Re-engineering Your Practice: Will all that effort really pay off?
The bottom line is more income, happier patients and staff, and shorter hours for physcicians, say doctors who've adopted the techniques described in this series.
Re-engineering Your Practice
Will all that effort really pay off?
The bottom line is more income, happier patients and staff, and shorter hours for physicians, say doctors who've adopted the techniques described in this series.
By Ken Terry
Managed Care Editor
FP Paul L. Schmidt of Sun Prairie, WI, started re-engineering his practice nearly two years ago. At that time, he had 2,200 patients. Now, he has 2,500, and he gets home earlier most days than he used to. "The person who's really noticed a change is my wife," he says. "She's shocked that I'm home at 5:30."
What made this possible for Schmidt and his seven colleagues at the Sun Prairie Family Practice Clinic was their move to open-access scheduling.
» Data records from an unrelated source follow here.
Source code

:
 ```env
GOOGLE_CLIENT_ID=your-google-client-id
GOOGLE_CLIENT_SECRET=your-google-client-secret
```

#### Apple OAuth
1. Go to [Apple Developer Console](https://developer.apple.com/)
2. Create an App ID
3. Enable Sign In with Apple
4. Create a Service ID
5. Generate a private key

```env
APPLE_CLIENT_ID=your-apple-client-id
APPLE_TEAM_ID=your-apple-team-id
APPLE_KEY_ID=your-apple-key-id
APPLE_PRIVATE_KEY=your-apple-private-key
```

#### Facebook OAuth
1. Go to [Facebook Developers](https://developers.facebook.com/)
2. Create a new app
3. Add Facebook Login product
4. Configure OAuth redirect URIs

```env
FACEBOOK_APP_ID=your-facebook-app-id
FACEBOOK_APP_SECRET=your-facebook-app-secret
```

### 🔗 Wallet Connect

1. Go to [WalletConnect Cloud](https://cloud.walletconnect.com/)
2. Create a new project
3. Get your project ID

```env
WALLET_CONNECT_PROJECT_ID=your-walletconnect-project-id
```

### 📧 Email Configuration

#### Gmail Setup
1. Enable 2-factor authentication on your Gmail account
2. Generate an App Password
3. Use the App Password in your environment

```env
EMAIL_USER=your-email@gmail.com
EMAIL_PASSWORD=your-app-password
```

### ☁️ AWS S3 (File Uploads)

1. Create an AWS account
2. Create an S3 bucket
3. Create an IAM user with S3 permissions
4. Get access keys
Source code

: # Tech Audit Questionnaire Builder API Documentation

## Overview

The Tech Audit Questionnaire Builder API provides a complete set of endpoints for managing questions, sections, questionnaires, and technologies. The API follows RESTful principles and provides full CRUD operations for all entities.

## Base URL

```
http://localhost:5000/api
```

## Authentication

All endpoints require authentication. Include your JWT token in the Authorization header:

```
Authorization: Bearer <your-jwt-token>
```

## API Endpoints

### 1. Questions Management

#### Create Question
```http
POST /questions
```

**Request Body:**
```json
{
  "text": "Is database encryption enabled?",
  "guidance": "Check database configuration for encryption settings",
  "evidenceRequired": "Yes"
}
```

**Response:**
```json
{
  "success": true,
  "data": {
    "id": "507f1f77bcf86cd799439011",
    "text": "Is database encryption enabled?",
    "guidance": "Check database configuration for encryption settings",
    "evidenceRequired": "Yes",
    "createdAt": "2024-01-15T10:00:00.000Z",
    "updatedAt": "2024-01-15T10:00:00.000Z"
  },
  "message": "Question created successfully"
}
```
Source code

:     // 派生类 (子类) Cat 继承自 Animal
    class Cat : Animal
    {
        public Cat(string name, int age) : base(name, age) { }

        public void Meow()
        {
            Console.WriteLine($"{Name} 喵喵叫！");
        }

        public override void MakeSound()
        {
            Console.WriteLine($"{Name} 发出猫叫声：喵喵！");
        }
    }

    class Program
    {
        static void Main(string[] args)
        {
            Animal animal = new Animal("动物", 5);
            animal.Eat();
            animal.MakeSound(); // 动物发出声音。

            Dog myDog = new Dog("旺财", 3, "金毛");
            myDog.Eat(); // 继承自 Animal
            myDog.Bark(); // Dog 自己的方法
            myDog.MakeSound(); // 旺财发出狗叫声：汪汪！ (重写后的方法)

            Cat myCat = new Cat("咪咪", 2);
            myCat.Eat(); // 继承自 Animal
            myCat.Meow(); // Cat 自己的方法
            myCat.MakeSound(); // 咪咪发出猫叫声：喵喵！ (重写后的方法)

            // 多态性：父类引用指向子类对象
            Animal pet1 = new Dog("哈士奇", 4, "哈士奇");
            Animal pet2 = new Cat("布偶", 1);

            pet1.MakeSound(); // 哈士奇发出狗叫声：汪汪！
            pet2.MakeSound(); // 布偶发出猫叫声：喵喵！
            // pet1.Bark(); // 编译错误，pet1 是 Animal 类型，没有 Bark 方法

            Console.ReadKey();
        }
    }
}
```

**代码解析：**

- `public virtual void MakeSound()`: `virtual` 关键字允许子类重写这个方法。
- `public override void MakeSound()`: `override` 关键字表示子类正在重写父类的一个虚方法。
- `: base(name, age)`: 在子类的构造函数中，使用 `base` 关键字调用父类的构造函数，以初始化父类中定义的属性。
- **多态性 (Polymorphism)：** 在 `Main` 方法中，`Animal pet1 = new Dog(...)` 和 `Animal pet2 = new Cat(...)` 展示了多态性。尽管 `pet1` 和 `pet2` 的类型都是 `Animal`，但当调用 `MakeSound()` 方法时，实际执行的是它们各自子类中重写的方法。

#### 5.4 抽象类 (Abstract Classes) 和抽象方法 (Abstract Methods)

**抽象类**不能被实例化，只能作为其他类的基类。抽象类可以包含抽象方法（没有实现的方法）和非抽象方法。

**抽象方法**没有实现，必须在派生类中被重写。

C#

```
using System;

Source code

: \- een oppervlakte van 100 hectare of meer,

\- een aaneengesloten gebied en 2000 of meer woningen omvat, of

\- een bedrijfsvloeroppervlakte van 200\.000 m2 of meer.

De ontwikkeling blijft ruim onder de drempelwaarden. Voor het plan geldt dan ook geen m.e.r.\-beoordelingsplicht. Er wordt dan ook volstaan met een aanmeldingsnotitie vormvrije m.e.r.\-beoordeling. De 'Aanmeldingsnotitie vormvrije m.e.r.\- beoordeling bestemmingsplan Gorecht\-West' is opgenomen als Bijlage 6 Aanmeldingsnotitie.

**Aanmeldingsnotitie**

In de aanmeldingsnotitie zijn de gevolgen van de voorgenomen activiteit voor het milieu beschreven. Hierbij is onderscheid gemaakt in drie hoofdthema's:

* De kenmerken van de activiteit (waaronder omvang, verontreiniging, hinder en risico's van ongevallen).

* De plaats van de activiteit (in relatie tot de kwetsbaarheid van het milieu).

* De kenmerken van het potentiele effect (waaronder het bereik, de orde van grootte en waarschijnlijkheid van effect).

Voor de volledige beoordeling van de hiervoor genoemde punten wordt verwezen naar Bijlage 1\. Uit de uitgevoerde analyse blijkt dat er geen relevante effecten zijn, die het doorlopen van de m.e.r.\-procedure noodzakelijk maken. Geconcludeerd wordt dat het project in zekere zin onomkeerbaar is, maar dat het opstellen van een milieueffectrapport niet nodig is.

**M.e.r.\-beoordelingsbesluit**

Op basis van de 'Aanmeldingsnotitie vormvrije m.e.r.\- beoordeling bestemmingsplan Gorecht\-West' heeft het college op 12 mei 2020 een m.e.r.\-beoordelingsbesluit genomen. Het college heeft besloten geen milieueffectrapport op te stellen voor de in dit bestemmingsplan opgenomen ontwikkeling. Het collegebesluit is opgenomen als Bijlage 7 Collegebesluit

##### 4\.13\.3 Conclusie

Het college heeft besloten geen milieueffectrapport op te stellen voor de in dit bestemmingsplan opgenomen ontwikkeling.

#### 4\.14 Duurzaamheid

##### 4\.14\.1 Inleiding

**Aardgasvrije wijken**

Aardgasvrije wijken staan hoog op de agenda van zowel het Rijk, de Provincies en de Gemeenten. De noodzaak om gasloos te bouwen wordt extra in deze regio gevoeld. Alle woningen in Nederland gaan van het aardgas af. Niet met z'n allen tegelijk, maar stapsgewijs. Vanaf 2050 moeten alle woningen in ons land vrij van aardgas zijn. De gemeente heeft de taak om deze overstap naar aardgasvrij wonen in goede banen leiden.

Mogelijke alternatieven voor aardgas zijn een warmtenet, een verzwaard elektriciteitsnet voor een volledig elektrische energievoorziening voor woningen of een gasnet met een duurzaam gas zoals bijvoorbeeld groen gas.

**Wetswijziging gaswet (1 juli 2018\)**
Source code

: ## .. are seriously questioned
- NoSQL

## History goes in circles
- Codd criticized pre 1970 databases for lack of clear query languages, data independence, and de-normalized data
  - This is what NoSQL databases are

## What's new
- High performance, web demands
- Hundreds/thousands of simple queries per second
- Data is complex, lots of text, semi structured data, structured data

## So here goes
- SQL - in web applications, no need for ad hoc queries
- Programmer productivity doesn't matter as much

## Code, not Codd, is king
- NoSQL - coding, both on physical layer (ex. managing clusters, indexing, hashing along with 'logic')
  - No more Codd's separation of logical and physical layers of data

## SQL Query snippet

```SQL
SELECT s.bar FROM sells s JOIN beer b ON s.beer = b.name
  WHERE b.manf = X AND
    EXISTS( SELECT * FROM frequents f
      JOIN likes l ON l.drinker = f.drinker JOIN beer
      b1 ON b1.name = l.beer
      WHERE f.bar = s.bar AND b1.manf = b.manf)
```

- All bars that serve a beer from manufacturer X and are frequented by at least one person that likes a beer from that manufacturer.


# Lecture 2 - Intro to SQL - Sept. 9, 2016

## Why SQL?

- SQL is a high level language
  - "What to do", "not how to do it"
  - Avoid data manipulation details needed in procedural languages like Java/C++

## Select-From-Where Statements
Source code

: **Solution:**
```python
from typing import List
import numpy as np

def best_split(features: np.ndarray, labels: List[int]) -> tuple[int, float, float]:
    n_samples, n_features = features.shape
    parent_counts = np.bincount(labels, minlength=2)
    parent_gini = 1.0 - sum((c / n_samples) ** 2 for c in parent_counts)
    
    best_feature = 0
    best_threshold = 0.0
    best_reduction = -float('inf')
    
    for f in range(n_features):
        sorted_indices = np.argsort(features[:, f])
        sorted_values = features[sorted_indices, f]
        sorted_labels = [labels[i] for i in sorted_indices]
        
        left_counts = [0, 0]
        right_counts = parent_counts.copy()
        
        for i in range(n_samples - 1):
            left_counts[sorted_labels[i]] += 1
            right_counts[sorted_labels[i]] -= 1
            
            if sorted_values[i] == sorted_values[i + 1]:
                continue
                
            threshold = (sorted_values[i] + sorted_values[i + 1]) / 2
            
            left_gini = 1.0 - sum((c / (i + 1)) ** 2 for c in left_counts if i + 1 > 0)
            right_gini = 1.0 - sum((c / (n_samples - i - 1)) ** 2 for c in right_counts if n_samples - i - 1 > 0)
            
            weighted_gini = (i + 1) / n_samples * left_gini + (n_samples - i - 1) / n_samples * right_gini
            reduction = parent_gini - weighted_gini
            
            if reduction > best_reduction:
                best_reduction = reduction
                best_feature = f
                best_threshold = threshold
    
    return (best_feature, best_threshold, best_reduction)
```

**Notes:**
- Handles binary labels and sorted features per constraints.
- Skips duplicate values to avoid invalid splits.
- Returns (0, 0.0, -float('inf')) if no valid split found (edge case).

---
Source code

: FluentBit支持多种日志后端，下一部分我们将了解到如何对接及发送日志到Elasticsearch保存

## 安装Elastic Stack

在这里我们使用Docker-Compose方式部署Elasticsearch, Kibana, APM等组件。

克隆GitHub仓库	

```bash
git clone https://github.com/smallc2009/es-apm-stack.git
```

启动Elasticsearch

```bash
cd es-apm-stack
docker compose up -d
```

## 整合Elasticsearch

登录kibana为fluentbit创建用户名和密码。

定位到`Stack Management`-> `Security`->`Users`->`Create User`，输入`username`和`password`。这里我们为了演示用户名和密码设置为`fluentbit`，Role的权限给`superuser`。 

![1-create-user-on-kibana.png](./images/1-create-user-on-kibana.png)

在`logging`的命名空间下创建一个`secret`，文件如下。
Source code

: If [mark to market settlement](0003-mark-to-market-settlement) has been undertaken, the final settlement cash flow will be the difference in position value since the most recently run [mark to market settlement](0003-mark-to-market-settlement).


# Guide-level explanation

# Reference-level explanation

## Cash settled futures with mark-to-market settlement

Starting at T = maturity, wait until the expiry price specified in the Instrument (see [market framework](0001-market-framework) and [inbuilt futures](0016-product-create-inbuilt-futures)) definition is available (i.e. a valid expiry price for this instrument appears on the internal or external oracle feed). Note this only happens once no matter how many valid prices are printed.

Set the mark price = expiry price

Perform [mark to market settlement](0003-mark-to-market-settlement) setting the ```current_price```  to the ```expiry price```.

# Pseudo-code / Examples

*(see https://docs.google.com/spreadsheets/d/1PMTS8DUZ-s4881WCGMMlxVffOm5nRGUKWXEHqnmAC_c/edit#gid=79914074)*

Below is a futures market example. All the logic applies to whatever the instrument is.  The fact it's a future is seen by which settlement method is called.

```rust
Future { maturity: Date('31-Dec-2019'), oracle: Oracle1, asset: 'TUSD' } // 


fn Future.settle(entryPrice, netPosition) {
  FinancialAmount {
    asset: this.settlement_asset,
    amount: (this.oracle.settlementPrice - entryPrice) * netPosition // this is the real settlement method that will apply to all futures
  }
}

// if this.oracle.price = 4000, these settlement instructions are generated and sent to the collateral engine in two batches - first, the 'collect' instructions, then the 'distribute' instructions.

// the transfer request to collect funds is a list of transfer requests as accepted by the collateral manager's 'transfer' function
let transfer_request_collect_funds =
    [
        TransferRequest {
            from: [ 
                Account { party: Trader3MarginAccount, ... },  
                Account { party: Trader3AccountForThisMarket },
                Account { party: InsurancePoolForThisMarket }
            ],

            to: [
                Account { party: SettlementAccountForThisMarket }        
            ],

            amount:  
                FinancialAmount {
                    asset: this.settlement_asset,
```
Schmidt now sees all patients within two to four days after they call for an appointment, and offers a physical exam within three weeks. Prior to re-engineering, patients waited an average of 19 days to see Schmidt for a nonurgent reason, and 76 days for a physical.
Before the scheduling shift, Schmidt handled a much higher percentage of patients with chronic diseases, because people with other nonurgent problems didn't want to wait so long to see him. Now that access has improved, those patients are coming in. "You can see patients with acute problems much more rapidly than you can see those with chronic problems," notes Schmidt. That allows him to see more people without working longer hours.
Open access and other re-engineering changes have improved the financial basis of his practice, says Schmidt. While he doesn't know how much more he's earning, the Sun Prairie clinic as a whole increased production by 4.3 percent in 1999, and its overall patient count rose by 8 percent.
Sun Prairie is one of 39 practice sites across the country that are participating in a three-year re-engineering project led by the Boston-based Institute for Healthcare Improvement. This program, called the Idealized Design of Clinical Office Practices (IDCOP), has developed practical methods for redesigning office processes rapidly in both large health care systems and small private practices.
Two years into the IDCOP project, average revenue from new-patient visits and mean cost per visit for all patients haven't changed much, says Ann Marie Hess, a senior analyst for IHI. But the average site has halved the number of days that a patient with a nonurgent problem must wait to see a doctor, increasing the capacity to see new patients, she adds. The outpatient clinics of the Cambridge Health Alliance in Cambridge, MA, for example, have increased their primary care base by 12.5 percent in the past year. Appleton, WI-based ThedaCare has seen double-digit increases in income, revenue, and RVU-based production at its two re-engineered sites.
"Those organizations that have tracked their financial course have found that their revenues and margins are higher," says physician Kenneth Smithson, vice president of VHA, a purchasing and consulting organization for more than 2,000 nonprofit hospitals. (VHA provided the seed money for IDCOP, and many of the participating health care systems are VHA members.)
These higher profits, he adds, are being realized despite that fact that the practices are seeing fewer patients. Fewer patients while increasing your patient base? It's not as paradoxical as it seems. Especially in practices that are predominantly fee-for-service, some patients may be seen more often than necessary, while others don't have access to care when they need it. By dealing with as many issues as possible in each visit (known in re-engineering circles as "max-packing"), doing more nonvisit care, and eliminating follow-up appointments for such things as normal lab results, say redesign advocates, practices can serve more patients with fewer visits overall.
Although re-engineering promotes efficiency, none of the practices interviewed for this article has cut staff. The improved financial performance of these groups springs from increased revenues rather than decreased overhead.
This isn't true only of practices that belong to big groups or health care organizations. In 1999, solo internist Allyn M. Norman of Buffalo, NY, received hospital and ancillary surpluses equal to 110 percent of his capitation payments from the HMO that supplies the bulk of his capitated patients. He also got an extra "quality management fee" of $14,000 that was based on the number of patients seen, ER utilization, patient satisfaction, and preventive care. Norman expects this year's compensation to be even better, and he attributes much of his success with capitation to re-engineering.